Ontario byelection results: Liberals 2, NDP 2, PC 1

  1. It is no wonder people are either jaded or apathetic concerning politics. The Liberals are blanketed by the filth of some very bad decisions in the past 7 or so years, yet instead of acknowledging their demise and calling a full general election earlier in the year, they call a mid-summer by-election. Granted, the Liberals inherited difficult economic times in 2008, their decisions since then appear to be completely oblivious of the fact that many in Ontario cannot afford to have their taxes increased, fees doubled, money wasted and voices ignored.

    The legacy of this Liberal government will be either deliberate sabotage of Ontario’s well-being or near total incompetence. This government is a strong argument for criminal prosecution of corrupt governors.

    • Oh do stop with the silliness.

  2. Why can’t this send a message to the PC government that their snake leader is the wrong guy at the top . If you replace the snake ? I believe you could win next election but if the snake is still there ? No way with the PC government win …

    • it’s likely because they have such a strong “tea party” faction in their party from the Lanark Loony Association in the eastern part of the province that they can’t find a more moderate person they can all agree to take the helm.

      • Plus Hudak is Harper’s man in Ontario. Just notice how John Baird personally congratulated Hudak on Twitter last night about the PCs winning a seat in Toronto for the first time since 1999.

  3. And after all the comments and predictions on here for ages….the Liberal party….after 3 elections! when most people automatically want a change….still got 2 seats!

    The other big winner is the NDP…and considering we’ve had a bad experience with them before….it was ABC….anybody but Cons

  4. A bit disappointed that this only translated into 1 seat for the PCs. Ottawa South was winnable.

    But some perspective. Popular vote was as follows:

    PC – 36.9%
    Lib – 31.9%
    NDP – 31.2%

    Take out the union stronghold of Windsor, which NEVER votes PC, and it looks like this in the other 4 seats.

    PC – 39.8%
    LIB – 35.4%
    NDP – 24.9%

    For four liberal strongholds held by cabinet members, getting 40% is actually not horrible even if the vote splits were unfortunate, plus the obvious bloodbath in Windsor that would happen regardless of who the PC leader is.

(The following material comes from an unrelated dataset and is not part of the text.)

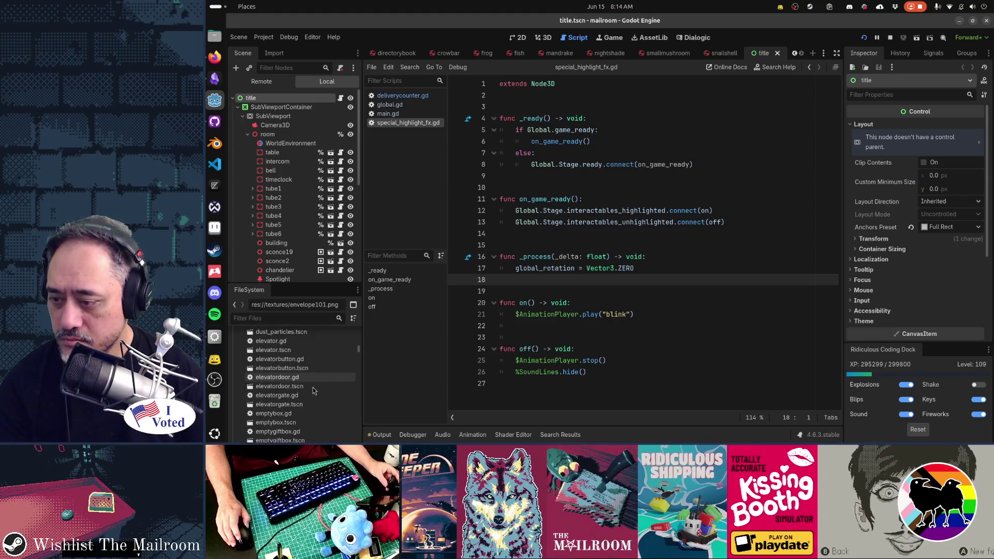
{"action": "scroll", "coordinate": [313, 391], "scroll_direction": "down", "scroll_amount": 2}
{"action": "scroll", "coordinate": [314, 391], "scroll_direction": "down", "scroll_amount": 3}
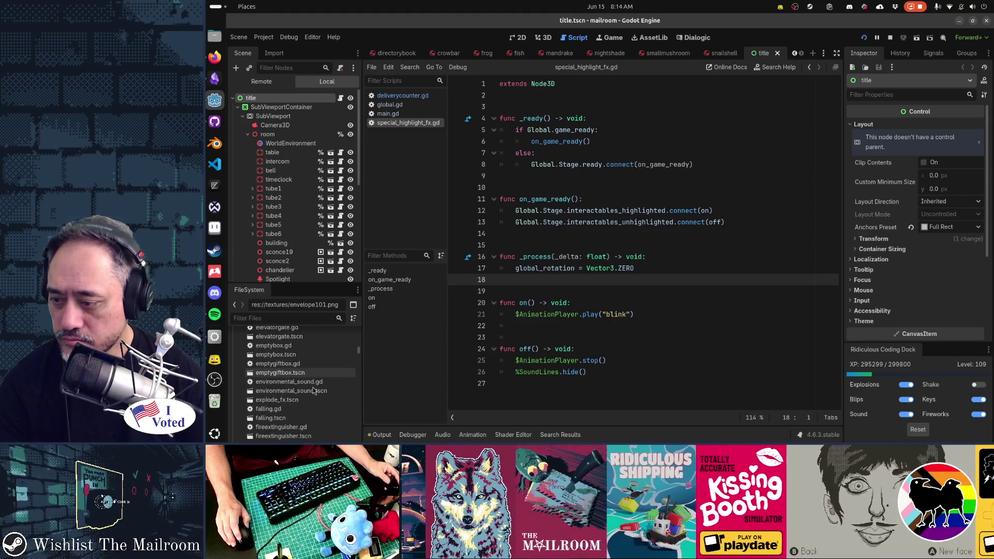
{"action": "scroll", "coordinate": [313, 391], "scroll_direction": "down", "scroll_amount": 2}
{"action": "scroll", "coordinate": [313, 391], "scroll_direction": "down", "scroll_amount": 2}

    Yesterday I was convinced that Hudak should resign. But a bit of sober second thought, and the fact that there is no obvious replacement, means the PCs are stuck with him for one more try.

    • Why not go whole hog and get Randy Hillier as leader…..

    • Try doing a weighted percentage. Straight totals are meaningless. A large vote in one riding can completely unbalance the calculations.

      The weighted percentages are as follows.

      NDP – 39%
      PC – 37%
      Lib – 24%

      Good news for the NDP and the PCs. Not such good news for the Liberals. This is the result in liberal ridings.

      During a provincial election if the NDP and PC support increase in their riding and the liberal ridings split as they did above the result would be an NDP government. The current numbers leave not doubt about that.